EXERCISE DESCRIPTION> What lines of the data below hold the string "with"? Copy each one out.

━━━━━ DATA SUPPLIED

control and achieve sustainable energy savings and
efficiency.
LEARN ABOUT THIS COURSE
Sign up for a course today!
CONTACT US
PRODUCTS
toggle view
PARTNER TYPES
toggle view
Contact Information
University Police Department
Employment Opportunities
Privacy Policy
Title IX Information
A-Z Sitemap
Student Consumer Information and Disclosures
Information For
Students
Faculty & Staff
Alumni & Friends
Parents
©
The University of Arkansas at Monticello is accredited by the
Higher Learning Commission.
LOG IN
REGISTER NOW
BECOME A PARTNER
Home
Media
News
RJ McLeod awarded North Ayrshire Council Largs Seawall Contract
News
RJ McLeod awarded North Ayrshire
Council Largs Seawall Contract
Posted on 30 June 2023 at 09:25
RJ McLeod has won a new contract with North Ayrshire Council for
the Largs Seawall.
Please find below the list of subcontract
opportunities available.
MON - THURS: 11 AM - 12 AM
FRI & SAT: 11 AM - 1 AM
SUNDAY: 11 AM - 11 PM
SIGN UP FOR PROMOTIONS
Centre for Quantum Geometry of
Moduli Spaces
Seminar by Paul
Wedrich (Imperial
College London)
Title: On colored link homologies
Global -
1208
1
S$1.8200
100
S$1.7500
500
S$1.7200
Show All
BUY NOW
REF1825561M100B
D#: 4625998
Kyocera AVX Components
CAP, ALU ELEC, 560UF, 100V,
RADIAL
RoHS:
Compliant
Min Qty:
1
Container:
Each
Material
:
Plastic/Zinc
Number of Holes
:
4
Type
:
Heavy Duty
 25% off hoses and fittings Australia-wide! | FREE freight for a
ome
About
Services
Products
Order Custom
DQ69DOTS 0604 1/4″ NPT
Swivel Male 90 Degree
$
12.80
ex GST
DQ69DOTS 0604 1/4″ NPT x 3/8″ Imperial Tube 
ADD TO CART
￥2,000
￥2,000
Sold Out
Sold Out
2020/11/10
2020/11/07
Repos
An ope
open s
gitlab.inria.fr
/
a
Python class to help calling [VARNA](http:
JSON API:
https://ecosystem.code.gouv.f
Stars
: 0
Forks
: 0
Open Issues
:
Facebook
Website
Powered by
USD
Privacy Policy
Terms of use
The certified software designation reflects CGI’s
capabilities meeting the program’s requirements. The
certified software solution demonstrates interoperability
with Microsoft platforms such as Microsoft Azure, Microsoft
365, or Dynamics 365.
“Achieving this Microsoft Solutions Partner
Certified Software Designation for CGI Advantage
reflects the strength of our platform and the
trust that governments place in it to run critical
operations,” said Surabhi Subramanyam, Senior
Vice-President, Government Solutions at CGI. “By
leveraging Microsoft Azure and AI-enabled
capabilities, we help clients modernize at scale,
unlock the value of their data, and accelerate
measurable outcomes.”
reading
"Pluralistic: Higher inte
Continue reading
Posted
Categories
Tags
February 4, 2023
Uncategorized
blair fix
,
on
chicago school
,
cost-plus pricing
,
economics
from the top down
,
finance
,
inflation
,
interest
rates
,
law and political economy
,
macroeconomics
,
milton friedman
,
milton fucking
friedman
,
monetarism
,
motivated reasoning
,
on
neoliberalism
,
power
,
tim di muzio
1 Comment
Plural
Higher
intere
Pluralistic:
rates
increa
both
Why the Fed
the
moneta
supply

━━━━━━━━━━

WRITTEN SOLUTION>
RJ McLeod has won a new contract with North Ayrshire Council for
with Microsoft platforms such as Microsoft Azure, Microsoft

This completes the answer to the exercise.